Preterm birth (before 37 weeks of pregnancy) interrupts kidney development and maturity during late stage pregnancy, resulting in the formation of fewer nephrons. A lower number of nephrons has been associated with the development of high blood pressure and progressive kidney disease later in life.

Since the long term risks for adults who were born prematurely are unclear, however, the research team set out to investigate the relationship between preterm birth and risk of CKD from childhood into mid-adulthood.

They analysed data for over four million single live births in Sweden between 1973 and 2014, with cases of CKD identified from nationwide hospital and clinic records.

The researchers found that overall 4305 (0.1%) of participants had a diagnosis of CKD during 87 million person years of follow-up, yielding an overall incidence rate of 4.95 per 100 000 person years across all ages (0-43 years).

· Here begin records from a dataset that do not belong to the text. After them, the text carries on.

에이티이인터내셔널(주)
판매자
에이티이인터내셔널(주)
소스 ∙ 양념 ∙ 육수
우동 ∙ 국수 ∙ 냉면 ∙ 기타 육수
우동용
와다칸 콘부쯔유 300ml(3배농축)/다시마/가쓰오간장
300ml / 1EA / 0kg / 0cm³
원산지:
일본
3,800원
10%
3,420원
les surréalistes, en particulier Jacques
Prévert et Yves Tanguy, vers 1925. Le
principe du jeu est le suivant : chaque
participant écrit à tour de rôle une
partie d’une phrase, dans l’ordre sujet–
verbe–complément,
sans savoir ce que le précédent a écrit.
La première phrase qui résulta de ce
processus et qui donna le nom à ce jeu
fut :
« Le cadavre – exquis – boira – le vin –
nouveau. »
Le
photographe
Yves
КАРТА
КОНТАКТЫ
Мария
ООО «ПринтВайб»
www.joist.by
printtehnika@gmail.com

Preterm birth was associated with a nearly twofold increased risk of CKD into mid-adulthood (9.24 per 100 000 person years), while extremely preterm birth (less than 28 weeks) was associated with a threefold increased risk of CKD into mid-adulthood (13.33 per 100 000 person years).

Meanwhile a slightly increased risk (5.9 per 100 000 person years) was seen even among those born at early term (37-38 weeks).

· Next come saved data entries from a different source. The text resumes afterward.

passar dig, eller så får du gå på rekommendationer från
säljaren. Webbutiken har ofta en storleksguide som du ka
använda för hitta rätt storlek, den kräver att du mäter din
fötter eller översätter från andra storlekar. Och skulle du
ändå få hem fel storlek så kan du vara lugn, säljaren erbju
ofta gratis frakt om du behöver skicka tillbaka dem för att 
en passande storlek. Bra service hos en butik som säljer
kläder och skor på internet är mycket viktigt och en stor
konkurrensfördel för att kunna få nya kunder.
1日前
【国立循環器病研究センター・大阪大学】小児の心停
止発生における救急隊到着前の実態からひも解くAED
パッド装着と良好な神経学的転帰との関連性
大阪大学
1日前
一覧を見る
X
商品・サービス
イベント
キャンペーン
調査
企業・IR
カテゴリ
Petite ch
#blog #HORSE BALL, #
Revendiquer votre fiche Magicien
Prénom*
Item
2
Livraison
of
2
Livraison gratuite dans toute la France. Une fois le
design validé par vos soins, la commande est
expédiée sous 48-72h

The association between preterm birth and CKD was strongest up to 9 years of age, then weakened but remained increased at ages 10-19 years and 20-43 years, the paper said.

Study author Casey Crump, from the Icahn School of Medicine at Mount Sinai, said: “This research is important because preterm birth is common (11% of all births worldwide) and may already be contributing to a ‘silent epidemic’ of chronic kidney disease.

“Our findings show that people born prematurely need long term monitoring to help preserve their kidney function across the life course.”